As a bidding game the players use small counters, of which they each begin the game with the same number, and they use them as coin to bid for one of the animal cards in
the centre of the tabel - these having been drawn from the top of the deck, one card per player face up (as shown below in a 4 player game).
The rules for bidding are unusual in as much as they are like a closed bid (where everyone chooses the number of coins they wish to bid with and holds them secret until all are shown
at the same time) except that the first player makes a bid (from 0 up) and then the next player in clockwise order and so on. The thing is that in a closed bid players may bid the same amount
and in an open bid players usually have to offer a higher bid than the previous amount or opt out. The bidding is thus a sort of open/closed bid. After the first bid the next player can bid the same,
less or greater and so on and so on.
The winner of the bid then has first choice from the cards available, then the second highest etc.. Tied bids are determined by who is seated closest in a clockwise fashion to the first player. Each
round sees a new first player. The bidding is for one of the cards that are laying face up - there is a special rules that allows 2 cards to be taken from the centre and I'll mention that in a minute.
The idea of the game is to collect animals in pairs for your Ark. The problem you have is that each round, unless you are lucky, the animals on display, of which you must generally always take one,
aren't the type you are collecting. Of course as you are so busy getting animals opnto the Ark you forget just what animals you have loaded already and they are now stowed away below decks and you
cannot spare the timd to keep checking on them, so you rely on your memory (the cards you win in the bidding are collected face down in a single stack which you may not look at).
Apart from the small purple tokens for bidding, the players also have 3 large green tokens each. These are very important and if played at the right time can be game winners. The green tokens are
played at the time when it is a players turn to take a card. The player who made the highest bid gets to take a card. Then if they wish to play a green token they may now do so. Thistoken allows them
to either take NO card from the centre of the table or to take TWO cards, otherwise they may only take ONE card. Then it is the next highest bidders turn to choose a card and maybe play a green token.
Of course if someone plays a green token and takes 2 cards this will mean one player will not get a card this round. The rules get a bit harsh here too because as a bid was made anyone is unfortunately
left out of winning a bid (ie gets no tokens) also loses the tokens they bid.
After the bidding and the cards have been taken (or discarded if someone plays a green token to prevent taking a card), new cards are placed onto the display and a new round of bidding begins with a
new start player.

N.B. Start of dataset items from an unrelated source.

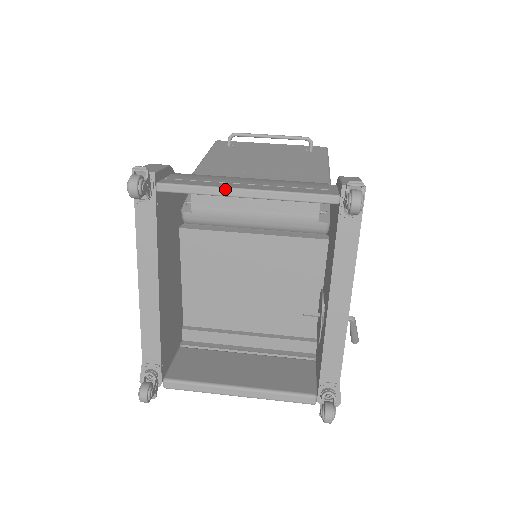
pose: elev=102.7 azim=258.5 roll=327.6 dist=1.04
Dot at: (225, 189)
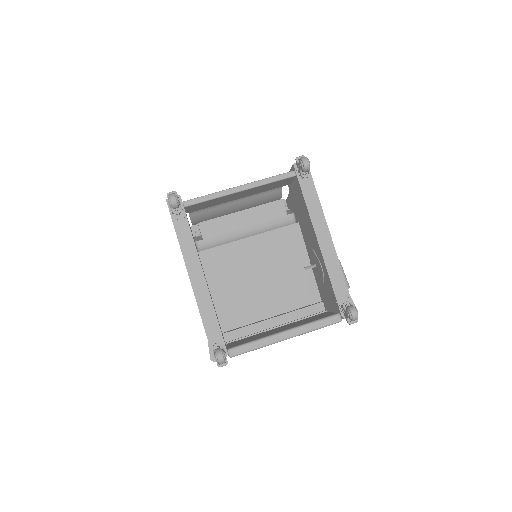
Dot at: (227, 190)
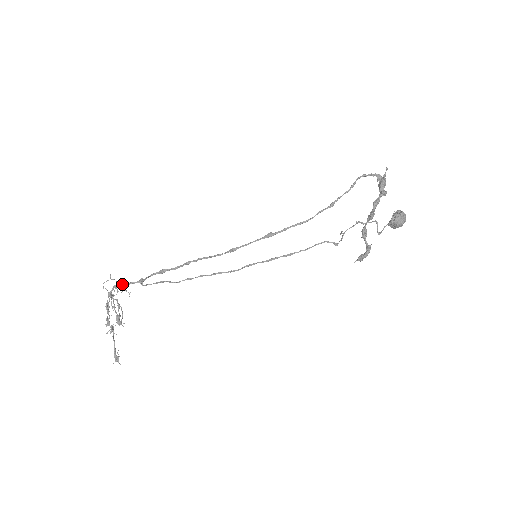
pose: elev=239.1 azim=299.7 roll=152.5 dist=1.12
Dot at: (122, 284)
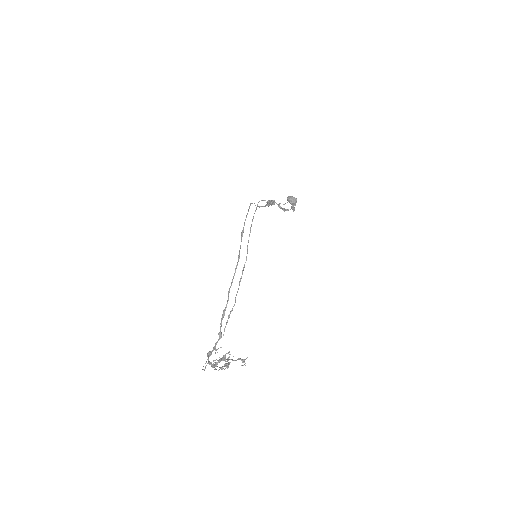
Dot at: (212, 351)
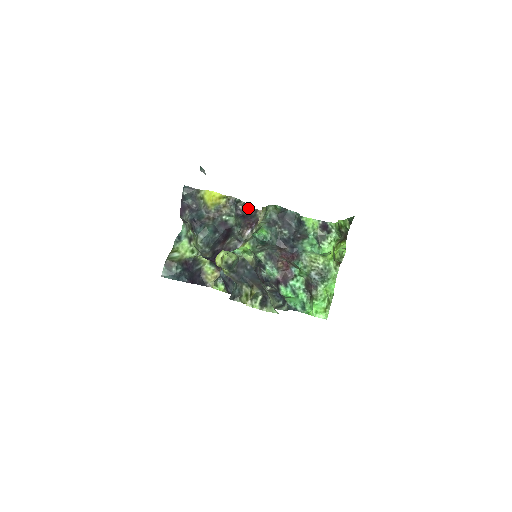
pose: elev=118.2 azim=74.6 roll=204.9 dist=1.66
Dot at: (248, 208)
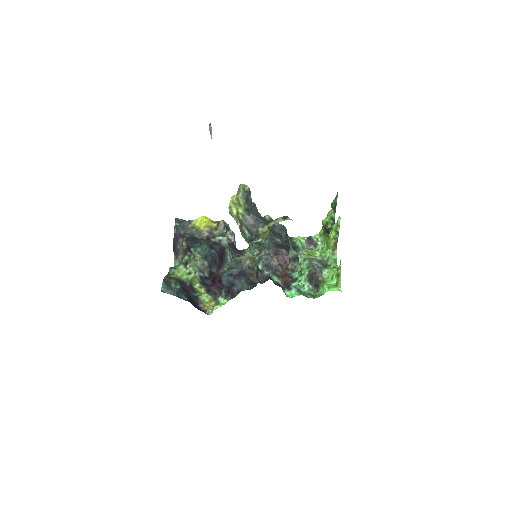
Dot at: occluded
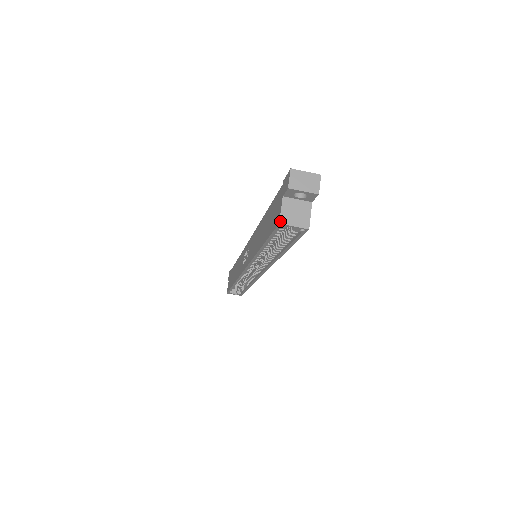
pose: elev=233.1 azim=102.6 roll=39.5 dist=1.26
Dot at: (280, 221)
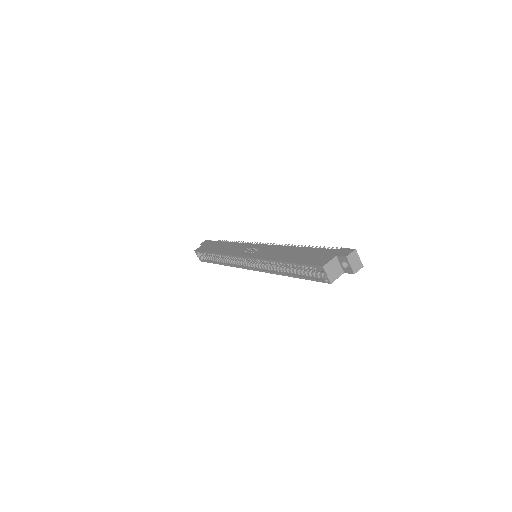
Dot at: (324, 266)
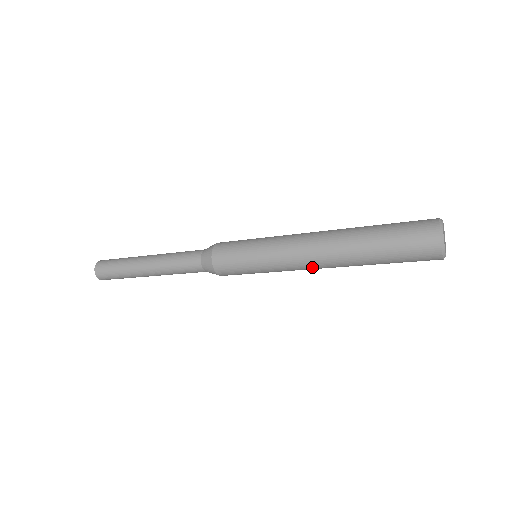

The complete round ends when all of the animal cards in the deck have been discarded or collected. Now all players turn over their collections and pair up the animals they hold. The
animal cards are numbered 1, 2, 3 & 4 (four cards per animal) so when pairing them up you want to ensure putting the higher values together, especially as any single cards count their value against the
player. For example: If I have 3 snakes valued 1,2 & 4 and 3 hyenas valued 1, 3 and 4 and 1 toucan valued 4 my score would be calculated as follows. 5pts for the snakes (2+4-1), 6pts for the hyenas,
(3+4-1) and -4 points for the toucan as it is a single animal. 5 + 6 - 4 = 7pts total score for me. Any Purple Tokens not used count 2 for 1pt.
The score of each player is noted and the animal cards collected and shuffled to form a new deck. As in the starting setup, each player is given one card which they look at and place face down as the start
of their collection (also as in the first round, once looked at and placed face down it may not be looked at again until the end of the round when a scoring occurs). The players retrieve their Purple Tokens
but NOT the Green Tokens - the green ones are used only once per game whereas the Purple ones are returned at the end of each scoring. This is why I said careful (or tactical) use of the Green Tokens could
be game winners.
After the second complete round - when the deck is again exhausted and the centre display collected or discarded - the winner is the player with the most points. Green Tokens have no value in the first round
but have a 1pt value towards scoring at the end of the second round.
The cards are beautifully illustrated by Doris Matthäus and the rules define the gameplay well. Overall this is a splendid double-mechanic game, enjoyable by fun players of all ages.